Consigne donnée 1:
Dans le texte source sur Jérôme, quel mot celui-ci avait-il peint au-dessus de sa porte ?
Consigne donnée 2:
Poursuivez le récit sur Jérôme et le village de Pradines à partir de sa dernière phrase.

Texte source:
Le principe des blogs fait apparaître les articles les plus récents en premier, c’est un peu déroutant lorsque l’on fait des articles à épisodes…
Ce texte fait suite aux articles des 25 et 29 octobre sur le Salagou et Jérôme.
Avec
l’ébauche que j’y fais de son portrait, on pourrait s’attendre à un personnage
hors norme, un sage Hermite ou un rebelle solitaire refusant d’entrer dans le
rang…
Non,
Jérôme était un marginal, lorsque je dis cela, je ne porte aucun jugement, nous nous sommes vite rendu compte que son existence
était plus proche de la clochardisation que d’un choix délibéré de
non-conformisme, il ne refusait pas de rentrer dans le rang, il n’en avait
jamais compris les règles, mais le personnage était attachant, démuni en tout, il dévoilait
ses richesses à qui voulait bien l’écouter et l’accepter comme il était. C’est
ainsi qu’a débuté une amitié de plusieurs années. Et c'est pourquoi je souhaite vous en faire partager l'histoire.
Il
avait peint « MAIRIE » au-dessus de sa porte et s’était lui-même élu
maire du village et seul administré.
Il
vivait, disait-il, des portraits qu’il faisait des quelques randonneurs qui
passaient par là l’été. Nous avons compris, plus tard, qu’il vivait avec sa
pension d’invalidité (il ne lui restait que 80% d’un seul poumon) il était
évident que ce qu’il gagnait avec ses dessins ne suffisait pas à le nourrir.
Cependant, il disait qu’il avait appris le métier de portraitiste à Montmartre
et qu’il y avait exercé longtemps. C’était vrai car, comme le personnage était
un peu roublard, j’avais eu envie de savoir. Je m’y étais rendu quelque temps
après, et j’avais questionné de vieux peintres sur la place du tertre. L’un
d’eux se souvenait de lui et m’avait donné des détails qui correspondaient avec
ce que disait Jérôme. Notamment qu’il était passé par la case prison dans sa
jeunesse.
Jérôme
se disait d’origine polonaise et qu’il y avait encore sa maman mais il ne la
voyait plus.
Roublard,
il l’était, car il changeait de personnage selon les interlocuteurs en
présence. Au début de notre rencontre, vu le contenu que prenait notre
conversation il s’était dit anarchiste. Il disait que Léo Ferré lui rendait
visite de temps en temps, et il insistait bien sur le fait que lui, lorsqu’il
venait, c’était les bras chargés de victuailles et qu’il ne repartait pas sans
laisser quelques billets.
Je
le laissais se raconter une vie idéale. Il savait que je n’étais pas dupe, une
pudeur bienveillante s’était installée entre nous.
Je
pense que s’il était resté vivre à Paris, il serait mort sous un pont. Il était
bien démuni et n’avait jamais acquis les moyens de s’armer contre les
difficultés d’une vie socialement bien réglée. Au village, il s’était
reconstruit un personnage. Il était maire, hippie, peintre, anarchiste… et
chacun de ces personnages laissait une empreinte sur la rencontre du moment. Il
recevait des lettres des gens qui l’avaient rencontré à Pradines. Certaines
très élogieuses. Il m’en avait lues plusieurs.

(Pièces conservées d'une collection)

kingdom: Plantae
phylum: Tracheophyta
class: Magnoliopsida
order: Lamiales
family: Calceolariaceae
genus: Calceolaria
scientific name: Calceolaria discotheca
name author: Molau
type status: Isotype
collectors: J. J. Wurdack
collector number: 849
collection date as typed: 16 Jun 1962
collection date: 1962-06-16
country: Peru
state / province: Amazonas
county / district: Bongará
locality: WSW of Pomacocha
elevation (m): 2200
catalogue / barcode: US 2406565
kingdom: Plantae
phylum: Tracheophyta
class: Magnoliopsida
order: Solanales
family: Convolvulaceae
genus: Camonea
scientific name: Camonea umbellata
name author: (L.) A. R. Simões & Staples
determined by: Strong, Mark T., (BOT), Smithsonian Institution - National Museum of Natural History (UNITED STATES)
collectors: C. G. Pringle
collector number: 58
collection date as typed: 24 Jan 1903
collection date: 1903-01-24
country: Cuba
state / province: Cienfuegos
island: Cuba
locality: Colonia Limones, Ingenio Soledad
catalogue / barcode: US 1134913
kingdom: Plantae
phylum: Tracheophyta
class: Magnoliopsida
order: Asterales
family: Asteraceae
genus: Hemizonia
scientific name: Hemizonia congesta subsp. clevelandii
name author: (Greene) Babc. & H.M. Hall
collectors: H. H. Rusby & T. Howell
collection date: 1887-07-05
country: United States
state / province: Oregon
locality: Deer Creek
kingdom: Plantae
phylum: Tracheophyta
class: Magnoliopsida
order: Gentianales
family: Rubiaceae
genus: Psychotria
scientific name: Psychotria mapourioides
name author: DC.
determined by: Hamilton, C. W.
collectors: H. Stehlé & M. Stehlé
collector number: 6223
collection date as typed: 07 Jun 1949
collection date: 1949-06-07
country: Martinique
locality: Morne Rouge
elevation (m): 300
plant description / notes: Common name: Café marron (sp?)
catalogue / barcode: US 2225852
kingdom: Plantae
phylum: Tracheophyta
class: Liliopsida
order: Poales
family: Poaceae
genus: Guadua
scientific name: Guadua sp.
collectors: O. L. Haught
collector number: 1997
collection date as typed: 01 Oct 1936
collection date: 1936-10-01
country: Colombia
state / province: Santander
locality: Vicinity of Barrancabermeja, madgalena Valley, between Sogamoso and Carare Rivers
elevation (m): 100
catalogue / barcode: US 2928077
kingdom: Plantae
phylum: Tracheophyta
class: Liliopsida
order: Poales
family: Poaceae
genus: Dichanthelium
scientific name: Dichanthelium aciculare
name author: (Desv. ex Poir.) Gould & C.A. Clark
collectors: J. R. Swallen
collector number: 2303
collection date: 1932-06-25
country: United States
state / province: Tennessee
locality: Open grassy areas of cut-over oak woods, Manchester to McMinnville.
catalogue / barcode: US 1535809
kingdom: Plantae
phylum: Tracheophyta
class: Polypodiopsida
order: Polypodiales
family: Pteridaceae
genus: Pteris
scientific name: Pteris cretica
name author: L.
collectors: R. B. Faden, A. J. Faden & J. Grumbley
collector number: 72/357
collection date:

Réponse rédigée 1:
Il avait peint « MAIRIE » au-dessus de sa porte.

Réponse rédigée 2:
Mais,
la solitude était profonde. Il la supportait avec la dive bouteille qui
l’accompagnait et l’aidait à calmer bien des douleurs. Des récentes et de très
anciennes… Nous nous étions laissé aller à des confidences.
Il
me semble bien ne l’avoir jamais vu ivre, pourtant, il descendait bien ses
quatre litres de gros rouge par jour, et malgré ses problèmes respiratoires, il
fumait comme un pompier… il était solide le gaillard !
Il
fallait bien qu’il le soit car, si l’été était chaud, l’hiver était rude au
village, le chauffage rudimentaire et les fenêtres tout autant. La présence du
lac rendait le vent glacial.
Et
puis, il ne passait pas dans le village que de sympathiques randonneurs, le
lieu attirait de la misère. Des arsouilles du coin qui venaient se planquer là
lorsque ça devenait un peu chaud pour eux en ville… Jérôme avait quelques
cicatrices récentes. Elles ne s’étaient pas faite en tombant dans l’escalier.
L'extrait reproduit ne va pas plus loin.